Kennedy kneels with his players following a game. (Photo used in dissenting opinion by Justice Sotomayor.)

Arizona Lee, Editor-in-Chief

Joseph Kennedy, a football coach in the Bremerton School District in Washington, recently lost his job as a result of kneeling following football games and offering personal prayers. His players often participated. Kennedy had conducted prayers both on the field and in other settings, such as in school locker rooms, since 2015.

Following the loss of his job, Kennedy sued Bremerton District, claiming his First Amendment rights were violated under the Free Exercise and Free Speech clauses.

The final Supreme Court decision for Kennedy v. Bremerton School District was made on Monday, June 27.

The decision was 6-3, split along conservative and liberal lines, and sided with Kennedy. The decision affirmed that Kennedy had a constitutional right to pray following games.

Some believe this decision further entangles state and religion. It appears that this SCOTUS vote, along with recent political events such as the overturning of Roe v. Wade and cases such as Carson v. Makin (which confirmed that taxpayer dollars can be used to fund religious schools) and many others, are blurring religious and legal matters.

Justice Neil Gorsuch wrote for the majority. He stated, “Respect for religious expressions is indispensable to life in a free and diverse Republic.” The majority argument was that this respect was being violated, which was unconstitutional, harmful, and unfair.

Dissenting Justice Sonia Sotomayor, a liberal justice, wrote that “the majority had gone astray by prioritizing the religious rights of a school official over those of his students”. She explained that the students could easily feel pressured or uncomfortable, and that therefore Kennedy’s prayers were not constitutionally protected.

Uniquely, the dissent written by Justice Sotomayor also contained multiple photographs of Kennedy and his students during prayer.

Kennedy prayed alongside school football players for eight years before the loss of his job. (Photo used in dissenting opinion.) (supremecourt.gov)
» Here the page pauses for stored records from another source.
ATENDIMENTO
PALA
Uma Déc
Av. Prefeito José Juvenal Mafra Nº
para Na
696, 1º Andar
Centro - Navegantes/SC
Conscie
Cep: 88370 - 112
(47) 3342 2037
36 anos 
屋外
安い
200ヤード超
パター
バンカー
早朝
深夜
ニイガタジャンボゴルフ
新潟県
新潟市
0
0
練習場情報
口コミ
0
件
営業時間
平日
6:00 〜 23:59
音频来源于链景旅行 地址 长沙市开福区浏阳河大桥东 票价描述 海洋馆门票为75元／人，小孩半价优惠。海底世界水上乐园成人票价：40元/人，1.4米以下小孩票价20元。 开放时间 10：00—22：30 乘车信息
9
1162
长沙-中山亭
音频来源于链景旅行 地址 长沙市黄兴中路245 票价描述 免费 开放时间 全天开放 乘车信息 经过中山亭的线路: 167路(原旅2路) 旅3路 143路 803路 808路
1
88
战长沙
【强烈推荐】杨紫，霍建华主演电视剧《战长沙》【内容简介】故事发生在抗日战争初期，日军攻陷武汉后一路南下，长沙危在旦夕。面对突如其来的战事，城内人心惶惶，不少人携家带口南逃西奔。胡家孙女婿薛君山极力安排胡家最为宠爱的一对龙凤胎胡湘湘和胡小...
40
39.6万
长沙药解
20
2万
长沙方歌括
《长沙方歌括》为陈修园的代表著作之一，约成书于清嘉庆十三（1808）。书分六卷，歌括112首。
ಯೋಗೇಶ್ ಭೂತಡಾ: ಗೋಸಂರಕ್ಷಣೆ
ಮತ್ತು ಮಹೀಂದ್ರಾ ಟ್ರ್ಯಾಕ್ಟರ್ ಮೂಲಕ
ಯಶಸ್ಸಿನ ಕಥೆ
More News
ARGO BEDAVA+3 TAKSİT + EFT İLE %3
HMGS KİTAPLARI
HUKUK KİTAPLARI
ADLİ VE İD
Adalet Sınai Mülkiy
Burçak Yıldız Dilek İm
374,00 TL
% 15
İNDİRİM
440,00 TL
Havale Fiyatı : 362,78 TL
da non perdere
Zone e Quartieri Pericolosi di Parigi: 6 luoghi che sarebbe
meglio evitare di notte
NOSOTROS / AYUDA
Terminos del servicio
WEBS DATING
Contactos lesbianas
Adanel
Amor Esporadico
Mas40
The court disagreed on whether the actions school officials take during work hours both as a coach and a teacher can be considered official conduct. They also disagreed on whether Kennedy’s actions were seen as an unofficial representation of the school.

Kennedy was overjoyed by the SCOTUS ruling. He said the initial loss of his job and relating case proved to be a “long battle” for him and his family.

“I thank God for answering our prayers,” he said.